**DATASET RECORDS**:
-=-=-=-=-

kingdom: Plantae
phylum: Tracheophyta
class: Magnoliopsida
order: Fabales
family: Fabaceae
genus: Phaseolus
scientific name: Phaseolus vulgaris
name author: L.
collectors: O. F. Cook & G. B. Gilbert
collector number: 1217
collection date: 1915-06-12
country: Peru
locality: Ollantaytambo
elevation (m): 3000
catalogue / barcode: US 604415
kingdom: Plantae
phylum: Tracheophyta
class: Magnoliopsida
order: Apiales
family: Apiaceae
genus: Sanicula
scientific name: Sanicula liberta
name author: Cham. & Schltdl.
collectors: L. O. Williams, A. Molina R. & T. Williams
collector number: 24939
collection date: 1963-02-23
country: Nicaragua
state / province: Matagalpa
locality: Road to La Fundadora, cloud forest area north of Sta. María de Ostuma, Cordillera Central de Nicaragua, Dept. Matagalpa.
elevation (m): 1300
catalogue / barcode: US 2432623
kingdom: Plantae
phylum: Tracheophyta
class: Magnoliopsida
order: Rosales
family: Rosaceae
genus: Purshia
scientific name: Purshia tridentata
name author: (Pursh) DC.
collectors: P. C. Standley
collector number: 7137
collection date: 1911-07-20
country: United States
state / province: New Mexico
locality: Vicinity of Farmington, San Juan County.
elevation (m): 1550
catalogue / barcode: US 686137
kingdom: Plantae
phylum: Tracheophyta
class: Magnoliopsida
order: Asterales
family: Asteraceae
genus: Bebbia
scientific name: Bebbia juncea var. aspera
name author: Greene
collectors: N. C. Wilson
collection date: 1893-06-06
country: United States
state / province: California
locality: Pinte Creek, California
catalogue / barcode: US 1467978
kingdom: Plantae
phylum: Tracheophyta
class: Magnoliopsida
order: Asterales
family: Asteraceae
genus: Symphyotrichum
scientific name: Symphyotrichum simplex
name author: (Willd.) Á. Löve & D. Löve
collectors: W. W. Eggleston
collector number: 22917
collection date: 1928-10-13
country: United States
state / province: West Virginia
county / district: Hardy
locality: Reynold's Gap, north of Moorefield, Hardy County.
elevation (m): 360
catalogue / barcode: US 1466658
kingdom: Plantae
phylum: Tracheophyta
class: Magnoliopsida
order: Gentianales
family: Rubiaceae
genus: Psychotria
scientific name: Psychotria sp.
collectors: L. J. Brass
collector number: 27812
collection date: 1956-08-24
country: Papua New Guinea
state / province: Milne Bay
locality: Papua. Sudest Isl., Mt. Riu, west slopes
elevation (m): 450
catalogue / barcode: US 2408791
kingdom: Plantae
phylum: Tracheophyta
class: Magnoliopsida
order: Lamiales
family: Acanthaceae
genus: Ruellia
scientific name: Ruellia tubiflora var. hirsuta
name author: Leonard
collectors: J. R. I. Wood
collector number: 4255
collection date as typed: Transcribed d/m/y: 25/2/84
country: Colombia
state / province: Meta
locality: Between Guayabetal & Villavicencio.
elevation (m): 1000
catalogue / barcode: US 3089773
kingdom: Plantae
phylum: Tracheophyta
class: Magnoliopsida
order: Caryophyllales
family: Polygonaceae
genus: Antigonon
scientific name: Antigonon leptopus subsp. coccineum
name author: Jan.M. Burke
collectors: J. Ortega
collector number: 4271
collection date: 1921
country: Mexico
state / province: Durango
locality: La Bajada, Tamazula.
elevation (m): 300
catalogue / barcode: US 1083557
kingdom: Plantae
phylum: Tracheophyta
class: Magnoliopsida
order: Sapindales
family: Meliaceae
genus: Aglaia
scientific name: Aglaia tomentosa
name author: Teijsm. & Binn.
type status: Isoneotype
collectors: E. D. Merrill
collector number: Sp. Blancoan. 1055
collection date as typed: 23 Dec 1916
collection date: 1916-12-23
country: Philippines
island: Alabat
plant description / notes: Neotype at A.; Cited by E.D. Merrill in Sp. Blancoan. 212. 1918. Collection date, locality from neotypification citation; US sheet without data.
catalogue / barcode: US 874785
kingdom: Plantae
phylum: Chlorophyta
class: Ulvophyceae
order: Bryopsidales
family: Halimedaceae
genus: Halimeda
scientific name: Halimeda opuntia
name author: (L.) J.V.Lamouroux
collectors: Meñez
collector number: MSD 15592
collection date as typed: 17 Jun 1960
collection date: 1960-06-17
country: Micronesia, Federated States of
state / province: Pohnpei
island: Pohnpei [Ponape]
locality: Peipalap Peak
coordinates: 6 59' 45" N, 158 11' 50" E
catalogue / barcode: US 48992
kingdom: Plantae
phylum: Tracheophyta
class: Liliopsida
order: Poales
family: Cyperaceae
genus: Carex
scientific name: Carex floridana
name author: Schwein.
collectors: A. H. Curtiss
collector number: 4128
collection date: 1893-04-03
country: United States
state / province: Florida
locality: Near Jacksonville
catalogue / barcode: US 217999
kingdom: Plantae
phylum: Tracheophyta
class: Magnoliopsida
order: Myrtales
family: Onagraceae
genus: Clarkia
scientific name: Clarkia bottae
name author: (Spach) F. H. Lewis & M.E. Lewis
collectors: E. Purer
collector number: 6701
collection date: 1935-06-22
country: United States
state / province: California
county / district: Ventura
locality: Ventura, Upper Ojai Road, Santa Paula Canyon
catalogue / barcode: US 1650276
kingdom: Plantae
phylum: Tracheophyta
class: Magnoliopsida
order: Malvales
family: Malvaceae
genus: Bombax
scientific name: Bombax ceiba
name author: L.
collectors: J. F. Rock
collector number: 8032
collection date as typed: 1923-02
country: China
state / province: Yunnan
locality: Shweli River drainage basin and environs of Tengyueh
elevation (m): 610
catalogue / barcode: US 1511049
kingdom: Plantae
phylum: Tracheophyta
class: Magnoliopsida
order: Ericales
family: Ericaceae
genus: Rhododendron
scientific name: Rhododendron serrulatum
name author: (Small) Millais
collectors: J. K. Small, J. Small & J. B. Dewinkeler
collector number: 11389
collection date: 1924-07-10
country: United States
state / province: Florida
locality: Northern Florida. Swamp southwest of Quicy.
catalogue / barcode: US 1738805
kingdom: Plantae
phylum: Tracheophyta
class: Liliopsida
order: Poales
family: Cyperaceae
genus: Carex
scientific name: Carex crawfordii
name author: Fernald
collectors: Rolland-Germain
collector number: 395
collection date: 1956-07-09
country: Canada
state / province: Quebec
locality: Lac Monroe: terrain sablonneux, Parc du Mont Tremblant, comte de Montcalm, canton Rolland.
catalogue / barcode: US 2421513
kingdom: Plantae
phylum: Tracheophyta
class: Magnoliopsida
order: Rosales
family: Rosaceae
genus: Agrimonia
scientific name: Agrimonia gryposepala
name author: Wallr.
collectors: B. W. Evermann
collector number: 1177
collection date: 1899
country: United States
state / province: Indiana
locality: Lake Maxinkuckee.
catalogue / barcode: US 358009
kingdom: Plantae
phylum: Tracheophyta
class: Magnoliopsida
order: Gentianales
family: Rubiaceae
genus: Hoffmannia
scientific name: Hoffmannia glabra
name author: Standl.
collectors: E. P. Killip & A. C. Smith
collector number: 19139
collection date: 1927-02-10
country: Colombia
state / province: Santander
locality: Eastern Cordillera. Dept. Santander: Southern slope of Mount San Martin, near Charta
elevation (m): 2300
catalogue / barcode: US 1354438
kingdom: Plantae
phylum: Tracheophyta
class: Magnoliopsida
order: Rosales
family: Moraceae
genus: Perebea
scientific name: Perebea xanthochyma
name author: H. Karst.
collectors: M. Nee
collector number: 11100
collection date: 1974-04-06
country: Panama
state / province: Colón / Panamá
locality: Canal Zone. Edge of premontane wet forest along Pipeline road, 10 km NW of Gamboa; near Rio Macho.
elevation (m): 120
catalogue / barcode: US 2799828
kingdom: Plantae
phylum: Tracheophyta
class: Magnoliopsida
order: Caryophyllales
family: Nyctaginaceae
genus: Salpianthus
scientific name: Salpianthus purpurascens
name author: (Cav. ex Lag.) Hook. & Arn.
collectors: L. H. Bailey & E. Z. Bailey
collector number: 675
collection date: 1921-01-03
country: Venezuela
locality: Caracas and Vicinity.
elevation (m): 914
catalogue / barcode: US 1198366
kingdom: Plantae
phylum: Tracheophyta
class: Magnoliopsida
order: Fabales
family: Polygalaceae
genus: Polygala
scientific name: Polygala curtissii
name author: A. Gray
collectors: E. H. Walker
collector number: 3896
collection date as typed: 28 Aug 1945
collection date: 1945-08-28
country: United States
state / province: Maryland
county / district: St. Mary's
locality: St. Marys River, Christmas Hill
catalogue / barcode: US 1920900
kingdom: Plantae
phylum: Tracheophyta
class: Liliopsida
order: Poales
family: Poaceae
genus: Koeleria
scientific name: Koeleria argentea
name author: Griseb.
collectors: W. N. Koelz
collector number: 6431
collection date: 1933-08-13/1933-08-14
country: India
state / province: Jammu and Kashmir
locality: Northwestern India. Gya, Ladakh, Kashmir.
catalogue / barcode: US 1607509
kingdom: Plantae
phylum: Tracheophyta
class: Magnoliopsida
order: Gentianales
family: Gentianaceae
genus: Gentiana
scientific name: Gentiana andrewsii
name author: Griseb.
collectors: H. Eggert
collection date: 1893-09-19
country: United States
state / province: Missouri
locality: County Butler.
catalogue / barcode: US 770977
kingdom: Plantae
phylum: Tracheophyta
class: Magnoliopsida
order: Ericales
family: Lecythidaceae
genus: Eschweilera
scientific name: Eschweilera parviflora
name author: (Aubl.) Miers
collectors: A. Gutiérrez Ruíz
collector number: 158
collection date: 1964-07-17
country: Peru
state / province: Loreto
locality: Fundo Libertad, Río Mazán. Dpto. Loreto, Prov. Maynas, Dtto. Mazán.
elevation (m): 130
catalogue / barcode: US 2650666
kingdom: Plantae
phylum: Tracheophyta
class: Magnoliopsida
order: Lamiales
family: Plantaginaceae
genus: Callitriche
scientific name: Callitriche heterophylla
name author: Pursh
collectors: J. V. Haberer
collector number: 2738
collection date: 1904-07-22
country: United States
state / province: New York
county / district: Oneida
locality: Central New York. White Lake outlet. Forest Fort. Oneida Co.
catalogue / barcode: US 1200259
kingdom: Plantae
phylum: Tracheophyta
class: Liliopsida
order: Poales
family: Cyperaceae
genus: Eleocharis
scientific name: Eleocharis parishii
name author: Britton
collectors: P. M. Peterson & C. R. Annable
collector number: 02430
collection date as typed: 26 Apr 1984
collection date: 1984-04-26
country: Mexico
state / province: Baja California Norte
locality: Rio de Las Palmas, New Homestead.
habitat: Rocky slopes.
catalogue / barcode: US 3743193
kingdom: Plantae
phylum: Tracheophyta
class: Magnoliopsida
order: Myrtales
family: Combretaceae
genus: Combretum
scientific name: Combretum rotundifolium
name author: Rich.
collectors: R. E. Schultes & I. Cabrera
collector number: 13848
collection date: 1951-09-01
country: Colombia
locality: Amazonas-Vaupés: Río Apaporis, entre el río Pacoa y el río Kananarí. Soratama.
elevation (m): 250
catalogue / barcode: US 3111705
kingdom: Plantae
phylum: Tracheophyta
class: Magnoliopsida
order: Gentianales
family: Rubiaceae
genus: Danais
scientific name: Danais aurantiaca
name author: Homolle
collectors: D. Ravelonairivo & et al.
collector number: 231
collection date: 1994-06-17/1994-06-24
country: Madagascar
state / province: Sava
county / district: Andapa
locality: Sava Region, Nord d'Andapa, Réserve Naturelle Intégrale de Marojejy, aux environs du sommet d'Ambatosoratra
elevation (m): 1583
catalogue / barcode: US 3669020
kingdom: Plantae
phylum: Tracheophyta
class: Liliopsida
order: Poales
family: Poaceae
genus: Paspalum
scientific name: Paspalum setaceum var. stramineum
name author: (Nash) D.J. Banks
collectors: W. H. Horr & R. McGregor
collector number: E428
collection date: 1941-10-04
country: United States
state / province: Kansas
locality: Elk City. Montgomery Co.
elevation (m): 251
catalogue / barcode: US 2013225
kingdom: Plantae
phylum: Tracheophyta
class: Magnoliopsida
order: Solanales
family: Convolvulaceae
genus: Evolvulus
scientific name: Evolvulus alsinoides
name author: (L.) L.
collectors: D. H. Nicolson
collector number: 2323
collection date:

-=-=-=-=-

Copy the entries above word for word, from their first line up to and including the line containing "scientific name: Psychotria sp.".

**RESPONSE**:
kingdom: Plantae
phylum: Tracheophyta
class: Magnoliopsida
order: Fabales
family: Fabaceae
genus: Phaseolus
scientific name: Phaseolus vulgaris
name author: L.
collectors: O. F. Cook & G. B. Gilbert
collector number: 1217
collection date: 1915-06-12
country: Peru
locality: Ollantaytambo
elevation (m): 3000
catalogue / barcode: US 604415
kingdom: Plantae
phylum: Tracheophyta
class: Magnoliopsida
order: Apiales
family: Apiaceae
genus: Sanicula
scientific name: Sanicula liberta
name author: Cham. & Schltdl.
collectors: L. O. Williams, A. Molina R. & T. Williams
collector number: 24939
collection date: 1963-02-23
country: Nicaragua
state / province: Matagalpa
locality: Road to La Fundadora, cloud forest area north of Sta. María de Ostuma, Cordillera Central de Nicaragua, Dept. Matagalpa.
elevation (m): 1300
catalogue / barcode: US 2432623
kingdom: Plantae
phylum: Tracheophyta
class: Magnoliopsida
order: Rosales
family: Rosaceae
genus: Purshia
scientific name: Purshia tridentata
name author: (Pursh) DC.
collectors: P. C. Standley
collector number: 7137
collection date: 1911-07-20
country: United States
state / province: New Mexico
locality: Vicinity of Farmington, San Juan County.
elevation (m): 1550
catalogue / barcode: US 686137
kingdom: Plantae
phylum: Tracheophyta
class: Magnoliopsida
order: Asterales
family: Asteraceae
genus: Bebbia
scientific name: Bebbia juncea var. aspera
name author: Greene
collectors: N. C. Wilson
collection date: 1893-06-06
country: United States
state / province: California
locality: Pinte Creek, California
catalogue / barcode: US 1467978
kingdom: Plantae
phylum: Tracheophyta
class: Magnoliopsida
order: Asterales
family: Asteraceae
genus: Symphyotrichum
scientific name: Symphyotrichum simplex
name author: (Willd.) Á. Löve & D. Löve
collectors: W. W. Eggleston
collector number: 22917
collection date: 1928-10-13
country: United States
state / province: West Virginia
county / district: Hardy
locality: Reynold's Gap, north of Moorefield, Hardy County.
elevation (m): 360
catalogue / barcode: US 1466658
kingdom: Plantae
phylum: Tracheophyta
class: Magnoliopsida
order: Gentianales
family: Rubiaceae
genus: Psychotria
scientific name: Psychotria sp.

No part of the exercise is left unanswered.